Leadless pacing using the transcatheter pacing system (Micra TPS) in the real world: initial Swiss experience from the Romandie region

Europace. 2019 Feb 1;21(2):275-280. doi: 10.1093/europace/euy195.

Abstract

Aims: Leadless pacemakers are implanted in Switzerland since June 2015. Large worldwide registries have shown high implant success, low complication rates, and good electrical parameters up to 12 months' follow-up. However, data are scarce outside the investigational setting. The purpose of this study is to assess the real-world experience regarding clinical safety and efficacy of Micra TPS (transcatheter pacing system) leadless pacemakers.

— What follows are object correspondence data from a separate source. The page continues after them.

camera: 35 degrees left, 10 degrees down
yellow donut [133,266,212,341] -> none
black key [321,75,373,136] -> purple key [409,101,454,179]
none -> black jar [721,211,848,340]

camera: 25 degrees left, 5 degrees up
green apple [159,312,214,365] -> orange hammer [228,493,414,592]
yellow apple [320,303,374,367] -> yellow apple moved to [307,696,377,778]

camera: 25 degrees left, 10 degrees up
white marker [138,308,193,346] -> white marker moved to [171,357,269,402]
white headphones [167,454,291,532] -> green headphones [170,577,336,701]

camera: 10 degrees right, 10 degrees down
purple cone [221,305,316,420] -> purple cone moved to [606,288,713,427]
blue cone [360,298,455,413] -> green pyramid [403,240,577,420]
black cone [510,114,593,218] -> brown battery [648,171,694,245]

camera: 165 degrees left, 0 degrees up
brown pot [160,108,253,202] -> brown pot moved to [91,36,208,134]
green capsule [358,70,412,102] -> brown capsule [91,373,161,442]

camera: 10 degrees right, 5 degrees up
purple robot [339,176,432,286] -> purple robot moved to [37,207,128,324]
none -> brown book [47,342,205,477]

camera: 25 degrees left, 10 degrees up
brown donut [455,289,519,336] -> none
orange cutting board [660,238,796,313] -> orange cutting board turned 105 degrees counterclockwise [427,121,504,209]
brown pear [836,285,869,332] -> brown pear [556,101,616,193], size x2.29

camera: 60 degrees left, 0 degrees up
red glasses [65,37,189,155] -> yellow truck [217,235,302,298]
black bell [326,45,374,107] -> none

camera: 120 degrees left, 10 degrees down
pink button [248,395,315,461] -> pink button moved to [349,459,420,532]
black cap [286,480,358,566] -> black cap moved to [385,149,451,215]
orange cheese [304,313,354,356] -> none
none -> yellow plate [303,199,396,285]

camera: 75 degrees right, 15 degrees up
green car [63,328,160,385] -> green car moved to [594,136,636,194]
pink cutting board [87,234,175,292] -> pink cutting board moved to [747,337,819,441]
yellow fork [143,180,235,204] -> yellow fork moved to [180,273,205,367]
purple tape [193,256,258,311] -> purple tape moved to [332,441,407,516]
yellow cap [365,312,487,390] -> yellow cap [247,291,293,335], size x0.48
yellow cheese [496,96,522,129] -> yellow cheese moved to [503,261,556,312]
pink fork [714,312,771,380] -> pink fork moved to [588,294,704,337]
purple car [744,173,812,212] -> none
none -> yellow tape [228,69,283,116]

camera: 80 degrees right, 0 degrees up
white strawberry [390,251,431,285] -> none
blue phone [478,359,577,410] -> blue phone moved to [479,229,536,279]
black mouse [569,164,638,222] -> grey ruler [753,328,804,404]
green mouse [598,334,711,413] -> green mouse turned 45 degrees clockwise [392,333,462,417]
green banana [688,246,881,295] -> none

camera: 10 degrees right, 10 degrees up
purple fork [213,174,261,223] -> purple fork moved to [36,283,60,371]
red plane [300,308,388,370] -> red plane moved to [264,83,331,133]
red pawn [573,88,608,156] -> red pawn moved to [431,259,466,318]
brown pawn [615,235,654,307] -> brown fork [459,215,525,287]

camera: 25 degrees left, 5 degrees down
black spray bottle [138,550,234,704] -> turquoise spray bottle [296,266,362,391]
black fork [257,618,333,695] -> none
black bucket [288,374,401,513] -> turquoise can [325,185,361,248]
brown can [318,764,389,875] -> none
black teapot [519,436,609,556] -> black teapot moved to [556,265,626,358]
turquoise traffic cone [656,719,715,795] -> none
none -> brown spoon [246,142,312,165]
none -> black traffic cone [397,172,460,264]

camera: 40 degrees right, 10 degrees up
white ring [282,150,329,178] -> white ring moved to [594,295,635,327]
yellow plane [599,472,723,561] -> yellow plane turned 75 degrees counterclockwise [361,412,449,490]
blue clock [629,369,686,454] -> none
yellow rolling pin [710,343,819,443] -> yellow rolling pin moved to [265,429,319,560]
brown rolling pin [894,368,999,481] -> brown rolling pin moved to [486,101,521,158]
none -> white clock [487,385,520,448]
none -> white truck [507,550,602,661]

Methods and results: Retrospective observational, multi-centre study designed to assess initial safety and efficacy of the Micra TPS in the Swiss Romande region. A total of 92 patients were included from four different centres with an implantation success rate of 97.8% (90 of 92). Thresholds were overall low at implantation (median 0.38 V/0.24 ms, ranging from 0.13 to 2.88 V/0.24 ms) and remained stable over 1-year follow-up. The perioperative serious adverse event rate was 6.5% in six patients which lead to prolonged hospitalization in five patients and death in one patient. In addition, three further major events (3.3%) occurred during an average follow-up of 1 year, requiring implantation of a standard transvenous pacemaker in two patients, and surgical explantation of the Micra TPS in one patient due to intractable ventricular tachycardia.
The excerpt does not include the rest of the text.